**EXERCISE**
Could you copy the records below exactly, leaving out any pictures they include?

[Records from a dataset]
BEGIN

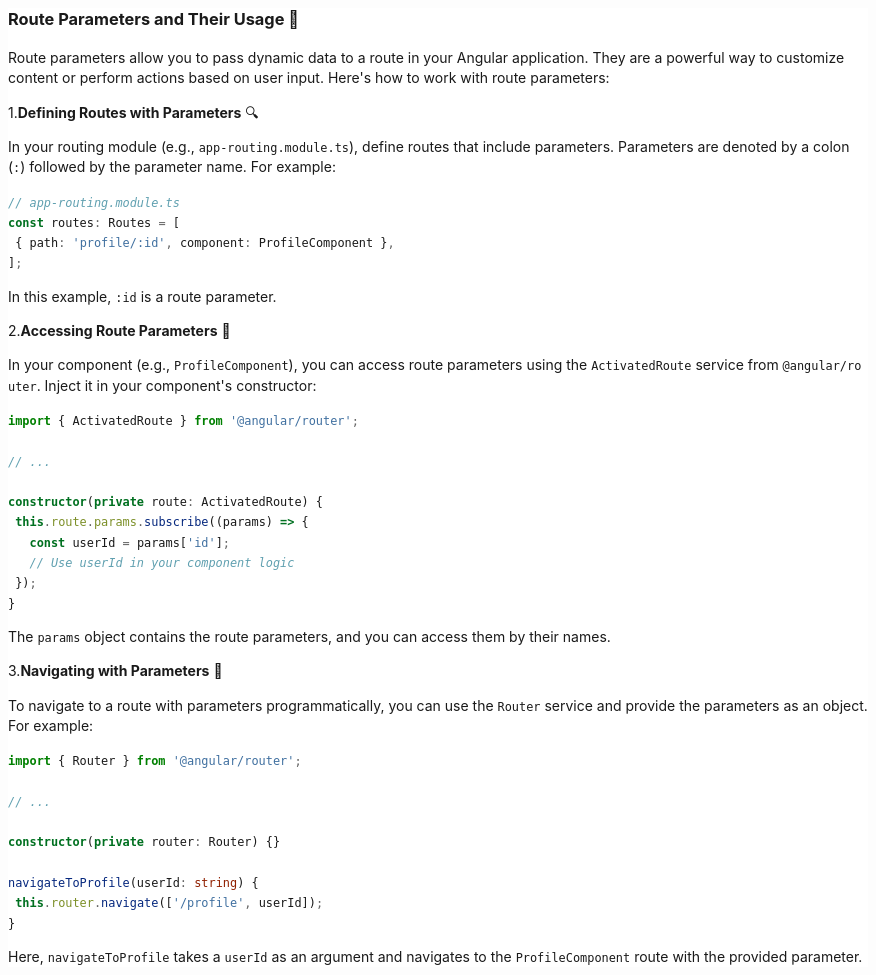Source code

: ### Route Parameters and Their Usage 🚀

Route parameters allow you to pass dynamic data to a route in your Angular application. They are a powerful way to customize content or perform actions based on user input. Here's how to work with route parameters:

1.**Defining Routes with Parameters** 🔍
    
In your routing module (e.g., `app-routing.module.ts`), define routes that include parameters. Parameters are denoted by a colon (`:`) followed by the parameter name. For example:

 ```typescript
// app-routing.module.ts
const routes: Routes = [
  { path: 'profile/:id', component: ProfileComponent },
];
```

In this example, `:id` is a route parameter.
    
2.**Accessing Route Parameters** 🎯
    
In your component (e.g., `ProfileComponent`), you can access route parameters using the `ActivatedRoute` service from `@angular/router`. Inject it in your component's constructor:

 ```typescript
import { ActivatedRoute } from '@angular/router';

// ...

constructor(private route: ActivatedRoute) {
  this.route.params.subscribe((params) => {
    const userId = params['id'];
    // Use userId in your component logic
  });
}
```

The `params` object contains the route parameters, and you can access them by their names.
    
3.**Navigating with Parameters** 🚶
    
To navigate to a route with parameters programmatically, you can use the `Router` service and provide the parameters as an object. For example:
 ```typescript
import { Router } from '@angular/router';

// ...

constructor(private router: Router) {}

navigateToProfile(userId: string) {
  this.router.navigate(['/profile', userId]);
}
```

 Here, `navigateToProfile` takes a `userId` as an argument and navigates to the `ProfileComponent` route with the provided parameter.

END

**RESULT OF THIS EXERCISE**
Source code

: ### Route Parameters and Their Usage 🚀

Route parameters allow you to pass dynamic data to a route in your Angular application. They are a powerful way to customize content or perform actions based on user input. Here's how to work with route parameters:

1.**Defining Routes with Parameters** 🔍
    
In your routing module (e.g., `app-routing.module.ts`), define routes that include parameters. Parameters are denoted by a colon (`:`) followed by the parameter name. For example:

 ```typescript
// app-routing.module.ts
const routes: Routes = [
  { path: 'profile/:id', component: ProfileComponent },
];
```

In this example, `:id` is a route parameter.
    
2.**Accessing Route Parameters** 🎯
    
In your component (e.g., `ProfileComponent`), you can access route parameters using the `ActivatedRoute` service from `@angular/router`. Inject it in your component's constructor:

 ```typescript
import { ActivatedRoute } from '@angular/router';

// ...

constructor(private route: ActivatedRoute) {
  this.route.params.subscribe((params) => {
    const userId = params['id'];
    // Use userId in your component logic
  });
}
```

The `params` object contains the route parameters, and you can access them by their names.
    
3.**Navigating with Parameters** 🚶
    
To navigate to a route with parameters programmatically, you can use the `Router` service and provide the parameters as an object. For example:
 ```typescript
import { Router } from '@angular/router';

// ...

constructor(private router: Router) {}

navigateToProfile(userId: string) {
  this.router.navigate(['/profile', userId]);
}
```

 Here, `navigateToProfile` takes a `userId` as an argument and navigates to the `ProfileComponent` route with the provided parameter.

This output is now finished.